Time Complexity: O(2^V) worst case, better for DAGs | Space Complexity: O(V) for recursion, O(V * paths) for result

10. Shortest Path in Binary Matrix

LeetCode 1091 | Difficulty: Medium | Acceptance: 44.6%

Problem: Given an n x n binary matrix grid, return the length of the shortest clear path in the matrix. If there is no clear path, return -1. A clear path in a binary matrix is a path from the top-left cell (i.e., (0, 0)) to the bottom-right cell (i.e., (n - 1, n - 1)) such that:

  • All the visited cells of the path are 0.
  • All the adjacent cells of the path are 8-directionally connected (i.e., they are different and also connected whether or not they share an edge/ corner).
  • The length of a clear path is the number of visited cells of this path.

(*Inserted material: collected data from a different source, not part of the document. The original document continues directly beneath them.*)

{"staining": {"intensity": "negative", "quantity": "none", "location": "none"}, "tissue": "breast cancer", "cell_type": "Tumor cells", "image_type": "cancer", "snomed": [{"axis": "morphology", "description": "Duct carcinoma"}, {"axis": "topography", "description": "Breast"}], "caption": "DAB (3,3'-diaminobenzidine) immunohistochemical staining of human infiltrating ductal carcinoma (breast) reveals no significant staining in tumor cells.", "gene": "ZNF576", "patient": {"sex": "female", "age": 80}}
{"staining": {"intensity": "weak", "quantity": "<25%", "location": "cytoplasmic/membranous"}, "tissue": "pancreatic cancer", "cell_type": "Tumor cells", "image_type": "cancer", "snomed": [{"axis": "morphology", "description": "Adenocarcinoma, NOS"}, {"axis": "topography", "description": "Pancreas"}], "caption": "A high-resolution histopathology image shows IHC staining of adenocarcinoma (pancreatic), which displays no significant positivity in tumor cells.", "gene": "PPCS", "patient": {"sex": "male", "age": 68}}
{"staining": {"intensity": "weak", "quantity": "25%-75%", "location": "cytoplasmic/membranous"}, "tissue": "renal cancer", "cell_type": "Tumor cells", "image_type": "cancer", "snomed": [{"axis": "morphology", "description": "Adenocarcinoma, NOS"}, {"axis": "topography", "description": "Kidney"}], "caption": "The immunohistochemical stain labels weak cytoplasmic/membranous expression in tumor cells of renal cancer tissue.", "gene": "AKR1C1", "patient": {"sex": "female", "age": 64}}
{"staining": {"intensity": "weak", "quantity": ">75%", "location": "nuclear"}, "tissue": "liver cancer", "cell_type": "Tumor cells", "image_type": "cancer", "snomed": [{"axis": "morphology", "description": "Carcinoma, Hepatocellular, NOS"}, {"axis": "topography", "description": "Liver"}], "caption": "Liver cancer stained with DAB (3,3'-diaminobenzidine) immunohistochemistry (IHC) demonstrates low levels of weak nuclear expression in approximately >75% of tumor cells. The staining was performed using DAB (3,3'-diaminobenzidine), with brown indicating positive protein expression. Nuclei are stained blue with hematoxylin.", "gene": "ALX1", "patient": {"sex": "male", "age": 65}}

BFS with Diagonal Movement: Use BFS allowing 8-directional movement, return path length.

Solution Template:

function shortestPathBinaryMatrix(grid) {
    const n = grid.length;
    if (grid[0][0] === 1 || grid[n-1][n-1] === 1) return -1;

    const directions = [
        [-1, -1], [-1, 0], [-1, 1],
        [0, -1],           [0, 1],
        [1, -1],  [1, 0],  [1, 1]
    ];

    const queue = [[0, 0, 1]]; // [row, col, distance]
    const visited = Array.from({length: n}, () => new Array(n).fill(false));
    visited[0][0] = true;

    while (queue.length > 0) {
        const [row, col, dist] = queue.shift();

        if (row === n - 1 && col === n - 1) return dist;

        for (const [dr, dc] of directions) {
            const newRow = row + dr;
            const newCol = col + dc;

            if (newRow >= 0 && newRow < n && newCol >= 0 && newCol < n &&
                grid[newRow][newCol] === 0 && !visited[newRow][newCol]) {
                visited[newRow][newCol] = true;
                queue.push([newRow, newCol, dist + 1]);
            }
        }
    }

    return -1;
}

Time Complexity: O(n²) | Space Complexity: O(n²)

Practice Strategy

1. Start with BFS Fundamentals

  • Practice grid-based shortest paths
  • Understand 4-way vs 8-way movement
  • Master visited array management

2. Move to Dijkstra

  • Implement priority queue versions
  • Practice with different graph representations
  • Solve network delay and routing problems

3. Study Floyd-Warshall

  • Understand all-pairs computation
  • Practice with small graphs first
  • Solve connectivity problems

4. Apply Advanced Techniques

  • Binary search + BFS for threshold problems
  • Multi-constraint pathfinding
  • Real-world applications like navigation

5. Optimize and Compare

  • Analyze algorithm trade-offs
  • Implement different approaches
  • Identify best solution for constraints

Common Patterns to Recognize

  • Grid BFS → Distance-based exploration
  • Network routing → Dijkstra with priority queues
  • All-pairs shortest paths → Floyd-Warshall for dense graphs
  • Minimum spanning tree → Prim’s/Dijkstra connection
  • Negative weights → Bellman-Ford requirement
  • Heuristic guidance → A* for goal-directed search

Interview Tips

  • Algorithm selection: Choose based on graph weights and connectivity
  • Graph representation: Adjacency list for sparse, matrix for dense
  • Priority queues: Critical for Dijkstra performance
  • Visited arrays: Essential in grid BFS to prevent cycles
  • Edge cases: Source/target both obstacles, disconnected graphs
  • Time complexity: Trade-offs between V+E*logV and V³
  • Implementation details: Decrease-key operations, negative cycles

Common Mistakes

  • Wrong graph type: Using Dijkstra on negative weight graphs
  • Visited placement: Marking visited before vs after enqueue
  • Priority queue updates: Not properly updating existing entries
  • Infinite loops: Forgetting visited checks in BFS
  • Matrix bounds: Off-by-one errors in grid problems
  • Unreachable nodes: Not handling disconnected graphs

Ready for more practice? Check out our code templates for reusable shortest path implementations.

Pro Tip: BFS works for unweighted graphs, Dijkstra for non-negative weights, Bellman-Ford for negative edges, and Floyd-Warshall when you need all pairs. Choose wisely based on the problem constraints.